One commenter said the point of comparison should be with the Soviet system after 2 or 3 years, not after 50 years, for example. But still, the similarities between the two system is the wide discretionary powers the state has asserted while closing down habeus corpus/methods of appeal. The word “gulag” represents the logical extreme of what happens when a state’s actions allows no redress. Invoking the extremist rhetoric allows the politician to neutralize the charge without actually answering anything. A commenter quotes Dostoevsky’s Idiot:

———————“I hope, prince, that you are too progressive to deny this?”

“I deny nothing, but you must confess that your article—”

“Is a bit thick, you mean? Well, in a way that is in the public interest; you will admit that yourself, and after all one cannot overlook a blatant fact. So much the worse for the guilty parties, but the public welfare must come before everything. As to certain inaccuracies and figures of speech, so to speak, you will also admit that the motive, aim, and intention, are the chief thing. It is a question, above all, of making a wholesome example; the individual case can be examined afterwards; and as to the style—well, the thing was meant to be humorous, so to speak, and, after all, everybody writes like that; you must admit it yourself!

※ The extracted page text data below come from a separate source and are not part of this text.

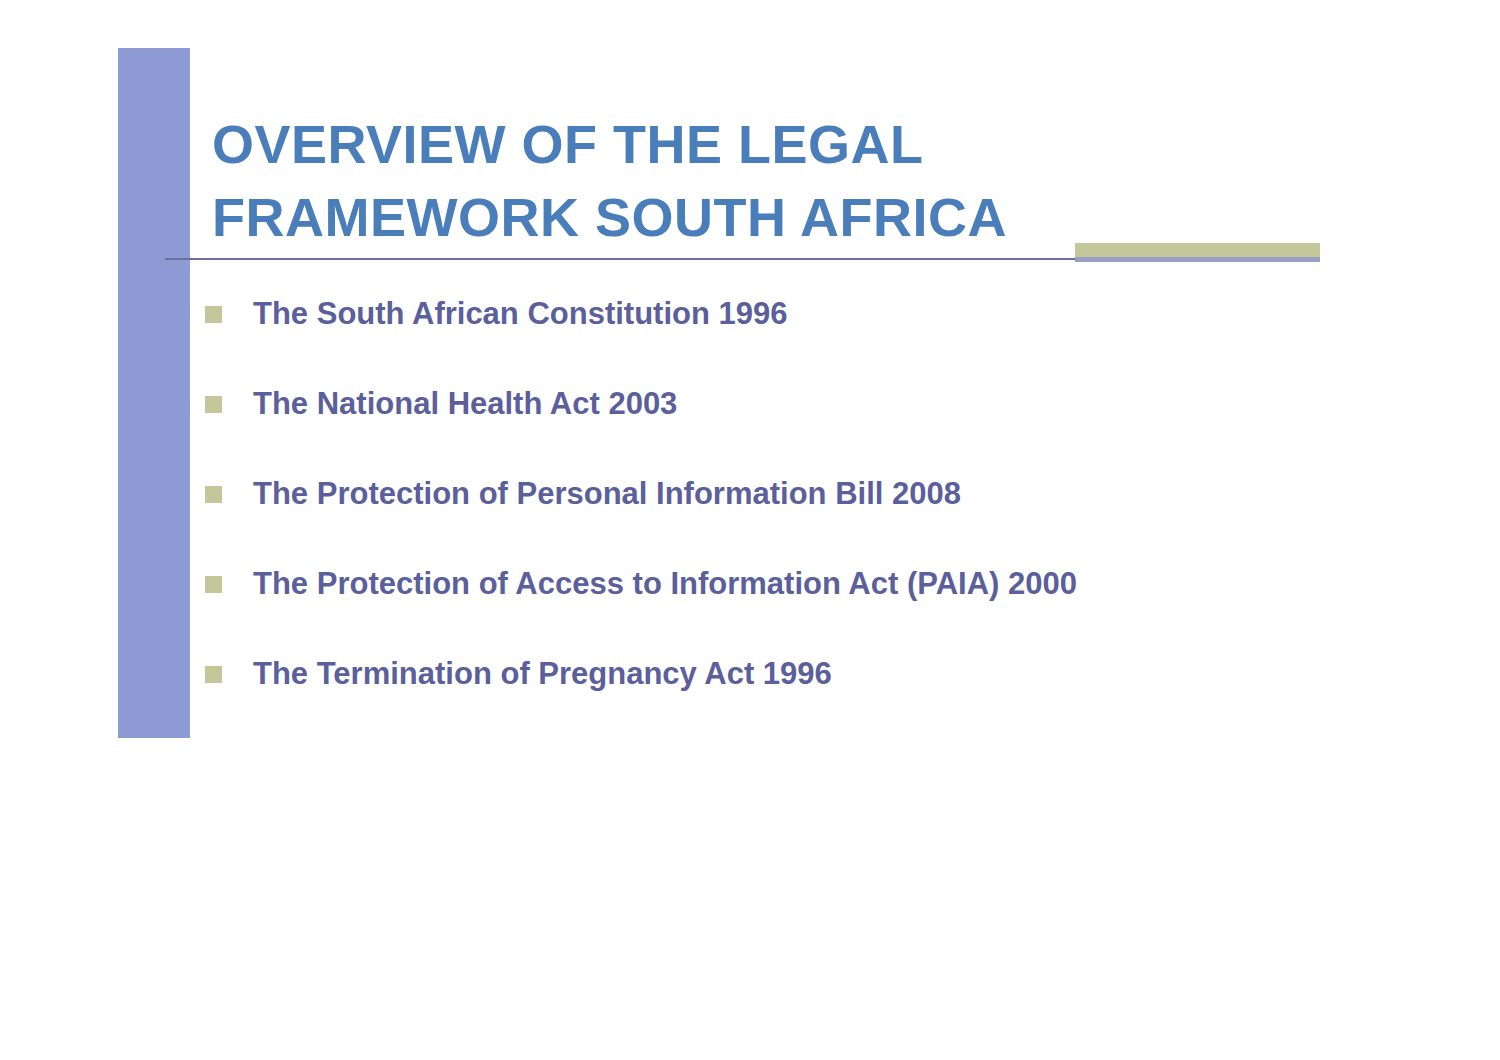OVERVIEW OF THE LEGAL
FRAMEWORK SOUTH AFRICA
The South African Constitution 1996
The National Health Act 2003
The Protection of Personal Information Bill 2008
The Protection of Access to Information Act (PAIA) 2000
The Termination of Pregnancy Act 1996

Ha, ha!”

What I find alarming is how complacent Americans have become that our democratic institutions could never go wrong. And how indignant they become when a critic suggests otherwise. Just yesterday for example, the US Senate suspended due process rights for Gitmo detainees. Now it’s true that these prisoners are not entitled to Geneva convention protections, and the constitution doesn’t guarantee them anything. On the other hand, it’s a matter of basic fairness that people should at least have the right to question the grounds for their detention. Many innocent people have been imprisoned for over 3 years (including 2 poets).

Here’s someone keeping a list of documented cases of torture by U.S. military personnel so far. As I see it, the fatal mistake was not that the excesses occurred but that Bush administration did nothing to fire the politicians ultimately accountable for them. Bush could have easily fired Rumsfeld in summer 2004, and nobody would have blinked an eye. Instead he chose to value personal loyalty over accountability.

Tom Regan from the Christian Science Monitor reports on whether the US used white phosphorus in Fallujah. If it is shown that white phosphorus was used for other than its intended purpose (and frankly, I’m going to give the military the benefit of the doubt here), and that US refused to sign a chemical weapon treaty forbidding, it would be a startling example of how US actions run counter to its intents.

It’s Veteran’s Day, and I don’t want these links and musings to imply that I don’t honor a soldier’s commitment to duty. But I have to wonder what these soldier’s are fighting for and whether our actions are defeating our original intentions.